For the second grant, Miller will collaborate with OMRF colleague Bill Freeman, Ph.D., to launch a study into why damaged and dysfunctional proteins accumulate in the brain and muscle as we age, and how to slow it down. This lack of quality control within cells leads to conditions like Alzheimer’s, heart disease, diabetes and muscle loss.
The body cannot repair proteins, but instead breaks down old ones and makes new ones. To date, scientists could only study this quality control as an average of all proteins and cells in a tissue. But by using new approaches, the OMRF researchers hope to examine cell-by-cell and protein-by-protein to understand which are causing the aging process.

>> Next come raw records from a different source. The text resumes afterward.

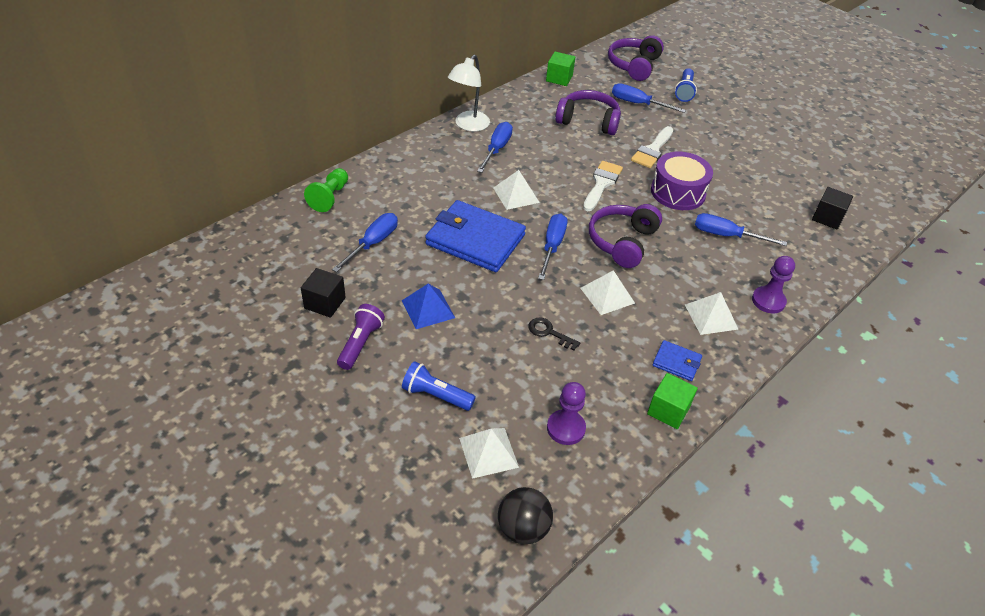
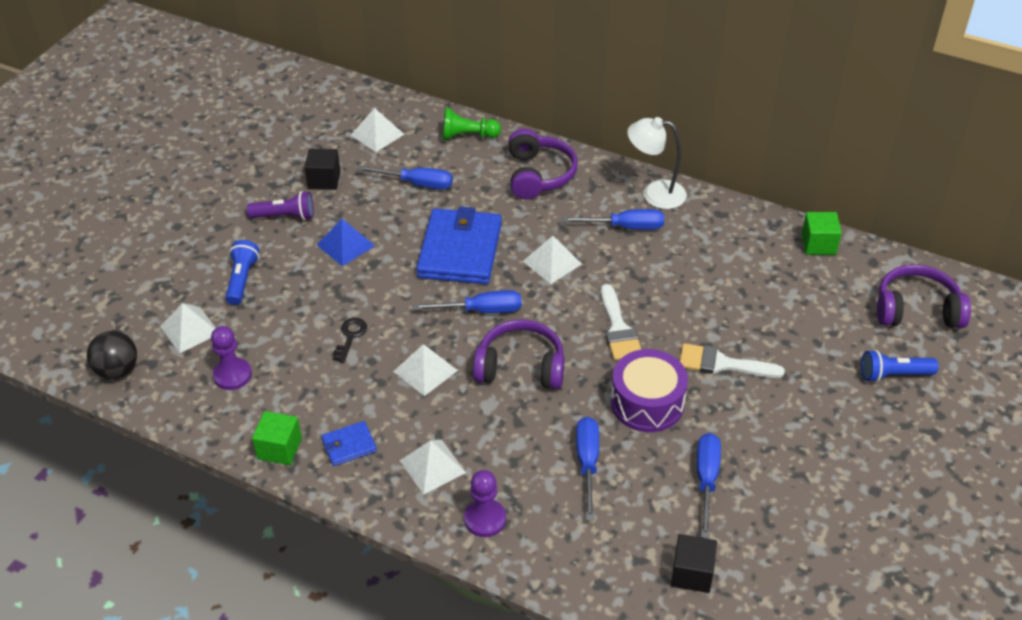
camera: 75 degrees right, 0 degrees up
(283, 251) = (377, 134): none -> white pyramid
(588, 121) = (741, 291): purple headphones -> purple headphones (539, 175)
(601, 184) = (618, 329): white brush -> white brush turned 75 degrees clockwise
(638, 104) = (820, 331): blue screwdriver -> blue screwdriver (706, 480)
(676, 362) = (349, 445): blue wallet -> blue wallet turned 60 degrees clockwise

“There are multiple cell types in these tissues with different functions and responses to aging. How each of these cell types act on an individual level needs to be better understood. Because we have been restricted in how we could study this for so long, we think the current biological understanding is missing a lot,” said Freeman, a member of OMRF’s Genes and Human Disease Research Program.
With the knowledge of which proteins are key to aging, the researchers hope to find more specific targets for a wide range of age-related diseases in time.
“Both projects are using new ways to look at old problems,” said Miller. “They could open the door for the design of new, better treatments for many diseases because they help us better understand the problem that needs to be fixed.”
Preliminary work leading to these grants was funded locally by the Oklahoma Center for Adult Stem Cell Research, a program of TSET, and the Presbyterian Health Foundation. The new grants are funded by National Institute of Arthritis and Musculoskeletal and Skin Disease grant no. R21AR077387 and National Institute on Aging grant no. R56AG067754, both part of the NIH.